Organic Week brings big news for BC this year as the provincial government solidifies their commitment to regulating the term organic. What does this mean for farmers, processors, and foodies alike? A whole lot less murkiness around what the word “organic” means.
Canada introduced a national certified organic label in 2009, but under the current system, any farm dealing solely within the province of BC can use the word “organic” to describe their product. This means that, while many products labeled organic are certified by national standards overseen by the Canadian Organic Regime, many may be farming organically but without certification.
Under the proposed change to mandatory certification, uncertified organic farmers and food processors will have to make a choice between getting certified or dropping the word. In turn, consumers can be confident knowing that certified organic is a choice that’s healthy for people and the planet.
Here’s why getting certified is a good idea:
Embracing Organic as a System of Production
Misunderstandings about organic food and farming are rampant. Many people mistakenly believe that organic farming can be summed up in two words: “no pesticides”. Organic is often described in terms of what it doesn’t do: use synthetic pesticides, synthetic fertilizers, GMOs, etc…. But the true nature of organic farming is better framed in positives – healthy soil, healthy ecosystems, and healthy people. Certification is the best way to demonstrate what a farmer or food producer is doing to build a better food system and ensure the health of our environment for generations to come.
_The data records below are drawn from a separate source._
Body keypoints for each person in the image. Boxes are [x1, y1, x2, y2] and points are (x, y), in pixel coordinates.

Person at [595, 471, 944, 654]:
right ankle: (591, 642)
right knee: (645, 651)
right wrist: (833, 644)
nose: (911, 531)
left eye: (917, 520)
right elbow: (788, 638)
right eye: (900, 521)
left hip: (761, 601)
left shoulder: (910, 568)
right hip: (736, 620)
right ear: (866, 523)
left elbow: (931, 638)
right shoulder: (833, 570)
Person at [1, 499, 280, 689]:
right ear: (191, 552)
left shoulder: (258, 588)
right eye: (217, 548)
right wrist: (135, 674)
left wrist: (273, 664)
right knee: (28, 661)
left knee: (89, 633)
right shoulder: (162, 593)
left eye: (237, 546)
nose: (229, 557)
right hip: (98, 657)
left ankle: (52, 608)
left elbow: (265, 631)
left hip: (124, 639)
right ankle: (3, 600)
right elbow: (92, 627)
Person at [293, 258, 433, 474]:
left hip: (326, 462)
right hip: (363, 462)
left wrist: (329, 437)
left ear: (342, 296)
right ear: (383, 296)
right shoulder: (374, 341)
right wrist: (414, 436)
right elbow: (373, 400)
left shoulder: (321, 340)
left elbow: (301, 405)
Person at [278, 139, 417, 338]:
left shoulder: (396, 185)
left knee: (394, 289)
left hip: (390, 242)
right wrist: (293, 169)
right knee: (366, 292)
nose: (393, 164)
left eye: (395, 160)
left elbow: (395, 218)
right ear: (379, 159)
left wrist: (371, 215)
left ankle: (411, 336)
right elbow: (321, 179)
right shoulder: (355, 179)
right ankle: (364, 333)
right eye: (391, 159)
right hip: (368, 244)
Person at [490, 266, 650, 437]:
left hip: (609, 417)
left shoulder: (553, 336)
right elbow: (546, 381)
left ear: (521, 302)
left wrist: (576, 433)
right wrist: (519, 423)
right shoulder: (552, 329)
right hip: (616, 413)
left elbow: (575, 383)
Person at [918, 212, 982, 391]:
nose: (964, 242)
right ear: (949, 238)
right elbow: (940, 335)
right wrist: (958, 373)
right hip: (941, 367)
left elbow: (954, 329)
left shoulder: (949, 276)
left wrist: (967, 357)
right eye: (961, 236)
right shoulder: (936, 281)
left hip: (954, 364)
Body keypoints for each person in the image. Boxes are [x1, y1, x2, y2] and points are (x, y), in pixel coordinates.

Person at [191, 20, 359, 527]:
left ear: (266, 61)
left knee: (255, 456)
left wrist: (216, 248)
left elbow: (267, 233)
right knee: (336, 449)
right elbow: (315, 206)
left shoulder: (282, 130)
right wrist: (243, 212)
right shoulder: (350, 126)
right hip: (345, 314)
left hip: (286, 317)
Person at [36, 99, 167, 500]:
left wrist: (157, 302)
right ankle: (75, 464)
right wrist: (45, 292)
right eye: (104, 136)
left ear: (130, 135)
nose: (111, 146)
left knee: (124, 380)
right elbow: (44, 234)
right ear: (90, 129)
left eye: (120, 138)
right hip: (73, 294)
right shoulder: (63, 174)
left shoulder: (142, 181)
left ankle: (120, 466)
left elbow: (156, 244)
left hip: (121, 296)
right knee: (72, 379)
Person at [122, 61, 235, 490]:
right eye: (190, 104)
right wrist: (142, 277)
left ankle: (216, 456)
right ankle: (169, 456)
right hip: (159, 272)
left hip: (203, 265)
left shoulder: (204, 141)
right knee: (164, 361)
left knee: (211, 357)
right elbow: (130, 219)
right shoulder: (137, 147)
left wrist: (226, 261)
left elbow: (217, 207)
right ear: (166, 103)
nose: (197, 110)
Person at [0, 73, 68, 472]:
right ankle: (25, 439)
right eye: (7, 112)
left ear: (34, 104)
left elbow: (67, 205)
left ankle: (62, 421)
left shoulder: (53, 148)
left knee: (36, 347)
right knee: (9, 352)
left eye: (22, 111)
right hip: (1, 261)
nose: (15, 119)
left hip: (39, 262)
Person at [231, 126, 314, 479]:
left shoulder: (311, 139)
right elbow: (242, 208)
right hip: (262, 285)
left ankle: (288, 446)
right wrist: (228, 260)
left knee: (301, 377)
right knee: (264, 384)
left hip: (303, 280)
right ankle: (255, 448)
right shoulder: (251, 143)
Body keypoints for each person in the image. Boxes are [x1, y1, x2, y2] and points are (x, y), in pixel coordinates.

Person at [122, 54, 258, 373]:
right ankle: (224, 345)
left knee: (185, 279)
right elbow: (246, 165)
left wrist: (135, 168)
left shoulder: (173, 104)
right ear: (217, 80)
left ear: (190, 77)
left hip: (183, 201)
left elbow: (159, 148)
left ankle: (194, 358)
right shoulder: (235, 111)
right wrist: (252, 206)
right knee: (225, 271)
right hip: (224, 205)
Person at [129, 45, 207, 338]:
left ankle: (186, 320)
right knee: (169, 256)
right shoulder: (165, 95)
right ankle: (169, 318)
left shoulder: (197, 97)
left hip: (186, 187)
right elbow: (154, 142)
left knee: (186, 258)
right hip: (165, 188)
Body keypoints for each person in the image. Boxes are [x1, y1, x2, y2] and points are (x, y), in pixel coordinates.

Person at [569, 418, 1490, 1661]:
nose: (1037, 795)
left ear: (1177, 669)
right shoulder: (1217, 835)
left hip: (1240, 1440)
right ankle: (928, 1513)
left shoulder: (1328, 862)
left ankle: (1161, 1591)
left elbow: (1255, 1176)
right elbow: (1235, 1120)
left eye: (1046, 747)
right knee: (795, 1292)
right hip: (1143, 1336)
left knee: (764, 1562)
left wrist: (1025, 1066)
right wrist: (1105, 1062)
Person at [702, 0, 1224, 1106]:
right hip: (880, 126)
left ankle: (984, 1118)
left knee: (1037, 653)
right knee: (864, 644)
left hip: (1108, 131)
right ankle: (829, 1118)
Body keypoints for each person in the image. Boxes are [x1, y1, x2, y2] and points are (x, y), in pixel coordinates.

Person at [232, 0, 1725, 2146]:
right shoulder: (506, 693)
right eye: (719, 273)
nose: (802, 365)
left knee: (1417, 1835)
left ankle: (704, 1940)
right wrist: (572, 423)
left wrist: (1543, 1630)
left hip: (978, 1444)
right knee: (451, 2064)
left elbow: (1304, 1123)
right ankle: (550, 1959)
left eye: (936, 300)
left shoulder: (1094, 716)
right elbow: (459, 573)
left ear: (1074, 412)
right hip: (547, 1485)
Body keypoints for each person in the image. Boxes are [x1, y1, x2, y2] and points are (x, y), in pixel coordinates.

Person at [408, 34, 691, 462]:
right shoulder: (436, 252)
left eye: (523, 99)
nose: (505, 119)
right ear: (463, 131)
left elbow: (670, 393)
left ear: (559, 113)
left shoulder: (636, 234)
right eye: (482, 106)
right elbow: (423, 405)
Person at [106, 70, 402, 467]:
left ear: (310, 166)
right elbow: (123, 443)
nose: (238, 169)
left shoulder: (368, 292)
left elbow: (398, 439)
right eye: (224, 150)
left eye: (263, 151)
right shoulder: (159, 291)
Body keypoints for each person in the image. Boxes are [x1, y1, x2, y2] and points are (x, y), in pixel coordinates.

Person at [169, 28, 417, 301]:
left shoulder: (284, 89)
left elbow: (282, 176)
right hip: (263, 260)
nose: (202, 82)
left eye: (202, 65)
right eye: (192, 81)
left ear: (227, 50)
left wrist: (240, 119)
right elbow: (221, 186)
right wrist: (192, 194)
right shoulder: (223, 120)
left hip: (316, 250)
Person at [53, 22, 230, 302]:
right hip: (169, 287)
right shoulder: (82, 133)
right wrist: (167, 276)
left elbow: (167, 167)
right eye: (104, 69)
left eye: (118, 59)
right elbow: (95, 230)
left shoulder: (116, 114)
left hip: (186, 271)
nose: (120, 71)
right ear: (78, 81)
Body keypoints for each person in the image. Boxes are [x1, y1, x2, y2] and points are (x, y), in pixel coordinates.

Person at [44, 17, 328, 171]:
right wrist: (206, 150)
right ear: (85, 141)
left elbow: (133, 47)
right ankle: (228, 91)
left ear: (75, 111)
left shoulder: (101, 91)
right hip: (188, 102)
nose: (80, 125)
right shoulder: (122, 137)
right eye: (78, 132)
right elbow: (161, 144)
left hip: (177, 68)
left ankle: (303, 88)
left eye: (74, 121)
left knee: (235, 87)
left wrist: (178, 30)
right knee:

The majority of people who use the term organic without being certified have the best intentions. They are likely using one or several organic principles. They have strong relationships with the people buying their food, so they may not feel they need to be certified. However, no farmer knows everything. The standards of organic certification aren’t about forcing farmers into unreasonable or impossible limitations; rather, they provide knowledge and guidance that can only help a farmer improve.
In BC, many certifying bodies are made up of fellow organic farmers. Organic certification grew out of groups of farmers getting together to talk farming philosophy and best practices, and evaluate each other’s practices. Many farmers find community, mentorship, and friends within certification. As well, you gain the support of organizations such as the Certified Organic Associations of BC (COABC), Canadian Organic Growers (COG), the Organic Federation of Canada (OFC) and the Canadian Organic Trade Association (COTA), who represent organic farmers and food processors, while promoting the development of a thriving organic sector.
It’s no secret that organic food tends to cost more. If you grow certified organic, you can command a higher price at market. As well, only certified organic products can bear that label at grocery stores or export to other provinces, so choosing to get certified can open up new markets. The financial opportunities around certified organic more than make up for the cost of certification.
Stewardship of the Land
Certified organic farmers reapply for certification every year, and must outline things like crop rotation, weed management, soil fertility, animal welfare, and so much more. While organic farmers are philosophically aligned with land stewardship, certification keeps farmers accountable to this philosophy – even during the most hectic times!
All producers are encouraged to explore what certification has to offer, and discover the wealth of support available to them in the certified organic community. COABC offers online toolkits to guide producers through the certification process. This Organic Week, farmers can learn about Certification Made Easy at a number of Organic Roadshow events sponsored by the Ministry of Agriculture throughout the province of BC. Check it out – see what getting certified can do for you!